**What you will do**
Repeat the lines below exactly as written, please, from the line with "- Attempt validation" to the line with "#### **Benefícios:**", both lines included, and no others.

**Dataset entries**
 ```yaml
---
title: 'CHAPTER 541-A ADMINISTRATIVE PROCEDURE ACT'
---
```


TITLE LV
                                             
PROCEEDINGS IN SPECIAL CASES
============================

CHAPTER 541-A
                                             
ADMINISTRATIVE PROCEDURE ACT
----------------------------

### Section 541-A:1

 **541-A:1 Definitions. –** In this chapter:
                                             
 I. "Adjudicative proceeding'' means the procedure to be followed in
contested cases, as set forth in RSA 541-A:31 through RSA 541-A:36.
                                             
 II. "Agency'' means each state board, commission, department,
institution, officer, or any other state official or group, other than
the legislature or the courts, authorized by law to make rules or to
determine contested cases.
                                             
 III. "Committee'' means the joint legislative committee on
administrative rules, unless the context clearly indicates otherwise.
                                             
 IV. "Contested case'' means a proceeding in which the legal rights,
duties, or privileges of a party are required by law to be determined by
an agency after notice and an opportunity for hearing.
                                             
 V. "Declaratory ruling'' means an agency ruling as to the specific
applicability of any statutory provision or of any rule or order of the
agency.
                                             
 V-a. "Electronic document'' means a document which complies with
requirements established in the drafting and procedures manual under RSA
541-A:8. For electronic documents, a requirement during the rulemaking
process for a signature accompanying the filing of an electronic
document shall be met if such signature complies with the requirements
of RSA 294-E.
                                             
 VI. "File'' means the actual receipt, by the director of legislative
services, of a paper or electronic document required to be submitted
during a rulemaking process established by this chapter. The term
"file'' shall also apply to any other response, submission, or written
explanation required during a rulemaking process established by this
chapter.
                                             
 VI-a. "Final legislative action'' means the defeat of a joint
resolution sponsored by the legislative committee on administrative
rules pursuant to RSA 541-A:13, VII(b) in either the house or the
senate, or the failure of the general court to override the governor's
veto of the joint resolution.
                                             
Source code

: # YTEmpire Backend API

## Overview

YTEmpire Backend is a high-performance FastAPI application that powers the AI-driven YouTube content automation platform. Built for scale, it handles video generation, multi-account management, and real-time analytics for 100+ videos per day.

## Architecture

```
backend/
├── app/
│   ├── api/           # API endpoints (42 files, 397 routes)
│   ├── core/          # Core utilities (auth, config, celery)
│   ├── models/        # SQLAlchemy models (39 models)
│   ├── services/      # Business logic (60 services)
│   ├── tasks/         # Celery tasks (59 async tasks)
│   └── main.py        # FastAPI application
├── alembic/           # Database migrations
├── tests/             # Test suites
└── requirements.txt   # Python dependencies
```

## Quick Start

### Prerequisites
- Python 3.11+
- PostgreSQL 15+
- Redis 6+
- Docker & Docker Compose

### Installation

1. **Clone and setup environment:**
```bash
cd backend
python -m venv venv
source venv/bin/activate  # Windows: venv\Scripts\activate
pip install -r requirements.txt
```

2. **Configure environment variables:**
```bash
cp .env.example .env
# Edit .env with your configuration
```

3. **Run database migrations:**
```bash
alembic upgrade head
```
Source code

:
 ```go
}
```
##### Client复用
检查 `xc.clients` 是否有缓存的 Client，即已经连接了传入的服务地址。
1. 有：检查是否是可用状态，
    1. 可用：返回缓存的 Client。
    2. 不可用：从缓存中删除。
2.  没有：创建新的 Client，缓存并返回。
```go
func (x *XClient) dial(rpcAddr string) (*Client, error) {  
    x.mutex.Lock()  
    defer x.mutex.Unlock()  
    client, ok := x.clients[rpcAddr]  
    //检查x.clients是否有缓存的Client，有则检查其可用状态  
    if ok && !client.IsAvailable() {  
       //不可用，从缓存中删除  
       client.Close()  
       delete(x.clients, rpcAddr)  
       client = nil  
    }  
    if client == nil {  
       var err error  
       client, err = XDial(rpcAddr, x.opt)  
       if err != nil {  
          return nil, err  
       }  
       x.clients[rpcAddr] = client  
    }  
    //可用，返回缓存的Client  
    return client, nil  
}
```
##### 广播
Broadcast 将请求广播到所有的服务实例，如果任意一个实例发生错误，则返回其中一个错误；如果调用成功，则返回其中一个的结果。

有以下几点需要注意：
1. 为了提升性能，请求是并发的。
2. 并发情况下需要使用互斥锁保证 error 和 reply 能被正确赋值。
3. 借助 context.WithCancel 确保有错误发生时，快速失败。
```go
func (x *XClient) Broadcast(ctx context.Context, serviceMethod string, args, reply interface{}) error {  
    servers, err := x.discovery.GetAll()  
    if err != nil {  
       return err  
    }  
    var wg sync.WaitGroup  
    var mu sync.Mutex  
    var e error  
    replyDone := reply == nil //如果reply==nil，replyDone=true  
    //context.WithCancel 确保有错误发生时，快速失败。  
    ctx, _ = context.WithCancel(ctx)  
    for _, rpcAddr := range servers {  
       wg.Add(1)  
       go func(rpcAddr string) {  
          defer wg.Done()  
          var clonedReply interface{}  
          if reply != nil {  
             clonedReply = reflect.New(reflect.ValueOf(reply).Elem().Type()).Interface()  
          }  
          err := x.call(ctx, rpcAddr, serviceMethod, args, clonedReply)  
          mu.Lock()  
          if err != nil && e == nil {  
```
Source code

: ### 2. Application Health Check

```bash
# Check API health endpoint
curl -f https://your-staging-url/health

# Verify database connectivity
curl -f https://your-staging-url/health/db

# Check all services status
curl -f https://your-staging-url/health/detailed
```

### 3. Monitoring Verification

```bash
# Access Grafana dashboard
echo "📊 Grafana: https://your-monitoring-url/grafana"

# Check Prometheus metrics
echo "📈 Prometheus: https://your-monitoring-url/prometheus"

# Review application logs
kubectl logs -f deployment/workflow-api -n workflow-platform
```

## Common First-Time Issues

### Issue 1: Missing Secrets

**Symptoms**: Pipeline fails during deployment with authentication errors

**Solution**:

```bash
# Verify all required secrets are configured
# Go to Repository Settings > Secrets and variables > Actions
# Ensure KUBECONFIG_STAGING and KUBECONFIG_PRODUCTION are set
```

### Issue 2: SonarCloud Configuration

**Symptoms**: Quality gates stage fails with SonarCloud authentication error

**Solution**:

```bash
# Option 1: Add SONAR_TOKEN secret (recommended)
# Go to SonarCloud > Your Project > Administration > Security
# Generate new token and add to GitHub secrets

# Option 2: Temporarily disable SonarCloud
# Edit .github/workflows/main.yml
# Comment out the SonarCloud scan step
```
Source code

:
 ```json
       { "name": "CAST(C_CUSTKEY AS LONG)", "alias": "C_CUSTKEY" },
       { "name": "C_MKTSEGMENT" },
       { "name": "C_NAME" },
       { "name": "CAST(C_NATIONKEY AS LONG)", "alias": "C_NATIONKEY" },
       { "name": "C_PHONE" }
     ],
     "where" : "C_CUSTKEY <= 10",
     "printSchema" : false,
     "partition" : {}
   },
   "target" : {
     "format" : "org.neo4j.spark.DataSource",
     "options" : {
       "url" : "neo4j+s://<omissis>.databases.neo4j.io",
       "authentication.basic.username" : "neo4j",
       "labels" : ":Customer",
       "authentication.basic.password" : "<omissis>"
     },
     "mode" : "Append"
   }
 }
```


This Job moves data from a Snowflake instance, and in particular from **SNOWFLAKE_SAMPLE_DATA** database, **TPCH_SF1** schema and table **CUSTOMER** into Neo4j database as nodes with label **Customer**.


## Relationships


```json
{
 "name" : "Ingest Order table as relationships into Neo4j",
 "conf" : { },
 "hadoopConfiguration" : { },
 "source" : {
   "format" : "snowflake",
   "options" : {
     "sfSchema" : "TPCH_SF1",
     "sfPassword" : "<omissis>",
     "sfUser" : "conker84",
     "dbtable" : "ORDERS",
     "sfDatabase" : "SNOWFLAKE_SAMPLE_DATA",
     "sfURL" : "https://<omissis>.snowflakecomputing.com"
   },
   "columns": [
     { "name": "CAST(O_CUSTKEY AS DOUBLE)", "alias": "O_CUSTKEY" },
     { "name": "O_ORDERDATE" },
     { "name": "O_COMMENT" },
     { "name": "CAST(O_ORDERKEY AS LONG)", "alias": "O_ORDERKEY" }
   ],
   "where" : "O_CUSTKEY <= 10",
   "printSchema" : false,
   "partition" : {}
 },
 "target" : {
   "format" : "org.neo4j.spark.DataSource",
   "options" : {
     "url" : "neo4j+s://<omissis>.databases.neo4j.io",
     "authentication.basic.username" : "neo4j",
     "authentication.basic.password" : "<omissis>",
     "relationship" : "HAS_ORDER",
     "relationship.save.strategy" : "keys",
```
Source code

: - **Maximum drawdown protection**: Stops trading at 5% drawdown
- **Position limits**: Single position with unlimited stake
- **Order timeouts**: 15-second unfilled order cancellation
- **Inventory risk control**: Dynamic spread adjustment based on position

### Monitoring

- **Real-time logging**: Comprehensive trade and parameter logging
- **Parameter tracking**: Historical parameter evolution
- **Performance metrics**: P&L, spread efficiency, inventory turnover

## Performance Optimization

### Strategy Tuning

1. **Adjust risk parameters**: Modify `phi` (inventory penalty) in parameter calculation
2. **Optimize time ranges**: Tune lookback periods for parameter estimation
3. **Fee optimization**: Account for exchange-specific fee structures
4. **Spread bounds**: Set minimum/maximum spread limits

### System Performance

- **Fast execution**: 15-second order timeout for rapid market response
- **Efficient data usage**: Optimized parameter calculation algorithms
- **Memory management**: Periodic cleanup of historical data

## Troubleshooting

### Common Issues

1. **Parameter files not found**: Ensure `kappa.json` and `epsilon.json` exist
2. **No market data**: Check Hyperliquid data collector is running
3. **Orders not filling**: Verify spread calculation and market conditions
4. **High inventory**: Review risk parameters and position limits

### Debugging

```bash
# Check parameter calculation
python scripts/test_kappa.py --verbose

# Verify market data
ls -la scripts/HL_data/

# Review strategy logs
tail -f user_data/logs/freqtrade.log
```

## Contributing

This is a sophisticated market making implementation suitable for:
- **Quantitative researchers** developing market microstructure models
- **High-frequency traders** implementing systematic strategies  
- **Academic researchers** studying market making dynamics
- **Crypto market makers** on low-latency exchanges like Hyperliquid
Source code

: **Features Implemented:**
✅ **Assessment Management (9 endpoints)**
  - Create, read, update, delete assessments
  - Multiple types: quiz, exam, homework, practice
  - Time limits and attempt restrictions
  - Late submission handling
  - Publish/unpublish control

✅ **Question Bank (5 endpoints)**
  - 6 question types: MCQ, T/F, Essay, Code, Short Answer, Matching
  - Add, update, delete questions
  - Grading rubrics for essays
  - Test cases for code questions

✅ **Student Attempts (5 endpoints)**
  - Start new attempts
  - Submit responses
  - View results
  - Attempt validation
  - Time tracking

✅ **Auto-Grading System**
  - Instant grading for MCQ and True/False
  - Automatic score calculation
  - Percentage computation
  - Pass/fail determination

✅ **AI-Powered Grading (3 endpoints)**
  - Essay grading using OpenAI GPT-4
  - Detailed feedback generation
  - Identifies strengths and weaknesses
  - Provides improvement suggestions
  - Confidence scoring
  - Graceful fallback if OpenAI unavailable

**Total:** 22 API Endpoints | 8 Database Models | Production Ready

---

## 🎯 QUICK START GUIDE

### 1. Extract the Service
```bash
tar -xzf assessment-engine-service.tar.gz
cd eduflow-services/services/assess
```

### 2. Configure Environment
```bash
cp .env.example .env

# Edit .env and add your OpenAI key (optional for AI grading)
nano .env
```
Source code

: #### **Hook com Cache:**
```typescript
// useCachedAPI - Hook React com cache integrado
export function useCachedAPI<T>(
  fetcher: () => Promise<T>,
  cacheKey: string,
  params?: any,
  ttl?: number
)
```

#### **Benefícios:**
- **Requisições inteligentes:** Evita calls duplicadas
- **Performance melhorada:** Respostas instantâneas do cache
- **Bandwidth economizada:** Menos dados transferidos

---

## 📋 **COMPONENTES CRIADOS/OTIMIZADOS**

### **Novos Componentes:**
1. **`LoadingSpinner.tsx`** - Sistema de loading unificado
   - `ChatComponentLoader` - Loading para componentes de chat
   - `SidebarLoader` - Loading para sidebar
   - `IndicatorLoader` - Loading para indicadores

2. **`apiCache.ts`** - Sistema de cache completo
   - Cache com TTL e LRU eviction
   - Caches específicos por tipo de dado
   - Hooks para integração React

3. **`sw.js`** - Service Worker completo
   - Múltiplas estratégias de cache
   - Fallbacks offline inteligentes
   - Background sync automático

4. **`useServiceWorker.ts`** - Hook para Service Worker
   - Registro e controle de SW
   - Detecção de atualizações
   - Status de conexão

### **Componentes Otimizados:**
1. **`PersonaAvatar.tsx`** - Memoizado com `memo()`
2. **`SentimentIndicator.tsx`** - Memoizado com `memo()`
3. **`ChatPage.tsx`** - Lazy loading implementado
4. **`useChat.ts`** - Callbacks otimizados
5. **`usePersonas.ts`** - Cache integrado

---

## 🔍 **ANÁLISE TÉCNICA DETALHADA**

**Answer section**
  - Attempt validation
  - Time tracking

✅ **Auto-Grading System**
  - Instant grading for MCQ and True/False
  - Automatic score calculation
  - Percentage computation
  - Pass/fail determination

✅ **AI-Powered Grading (3 endpoints)**
  - Essay grading using OpenAI GPT-4
  - Detailed feedback generation
  - Identifies strengths and weaknesses
  - Provides improvement suggestions
  - Confidence scoring
  - Graceful fallback if OpenAI unavailable

**Total:** 22 API Endpoints | 8 Database Models | Production Ready

---

## 🎯 QUICK START GUIDE

### 1. Extract the Service
```bash
tar -xzf assessment-engine-service.tar.gz
cd eduflow-services/services/assess
```

### 2. Configure Environment
```bash
cp .env.example .env

# Edit .env and add your OpenAI key (optional for AI grading)
nano .env
```
Source code

: #### **Hook com Cache:**
```typescript
// useCachedAPI - Hook React com cache integrado
export function useCachedAPI<T>(
  fetcher: () => Promise<T>,
  cacheKey: string,
  params?: any,
  ttl?: number
)
```

#### **Benefícios:**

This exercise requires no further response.